Target moms

Since having Ella, we've had some interesting encounters.  There was the lady who told us that she hates babies, but that ours was "one cute baby."  (It got even weirder when she turned back to her table and proceeded to tell her peers I really hate babies.)  Then there was the clerk at the grocery store who was irritated by a screaming toddler.  She scoffed, looked at us, then at Ella and said you're never going to do that.  You're too cute.  

When you're a parent, you experience everything from glares, stares, and smiles, but I've found that there is one place where you'll find support and a friendly smile.  And that's the baby aisle in Target.

I've had at least three experiences where I was perusing the baby aisles questioning the best baby food to buy, if a purchase was necessary, or if Ella would like a toy when a mom has given me advice.  The first time this happened, Ella was only five days old.  I was looking for a couple things that would help with breastfeeding.  I was tired, distraught, and in pain.  I didn't know what to buy.  I didn't have a seasoned mom around to simply tell me "it would get better."  In retrospect, this all sounds a little dramatic, but if I'm being honest, at that moment I was close to breaking down.  In Target.  In the baby aisle. Right in front of the stupid breast pump.  When a lady behind a cart, who in my eyes looked more like an angel, gave me a couple tips, told me what helped her, and what could help me.
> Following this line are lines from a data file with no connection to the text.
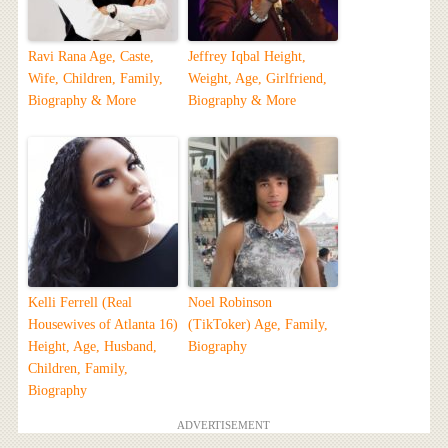
Ravi Rana Age, Caste,
Jeffrey Iqbal Height,
Wife, Children, Family,
Weight, Age, Girlfriend,
Biography & More
Biography & More
Kelli Ferrell (Real
Noel Robinson
Housewives of Atlanta 16)
(TikToker) Age, Family,
Height, Age, Husband,
Biography
Children, Family,
Biography
ADVERTISEMENT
I remember I was immediately uplifted.  I felt like I had been initiated into the group of people who "have been there" who "know what it's like" and who lend a smile to a parent dealing with a melting down toddler instead of scoffing as they pass by.  I was so thankful for her simply reaching out to me that I wanted to go home and write one of those anonymous letters you see on Huffington Post entitled to the person who ___________.  

I've learned you can never go wrong with lending a hand, an encouraging word, or a gentle smile.  I thanked that mom that day, but she'll never know that she was more than a mom just buying bottles. She was a mom teaching another mom how to pay it forward.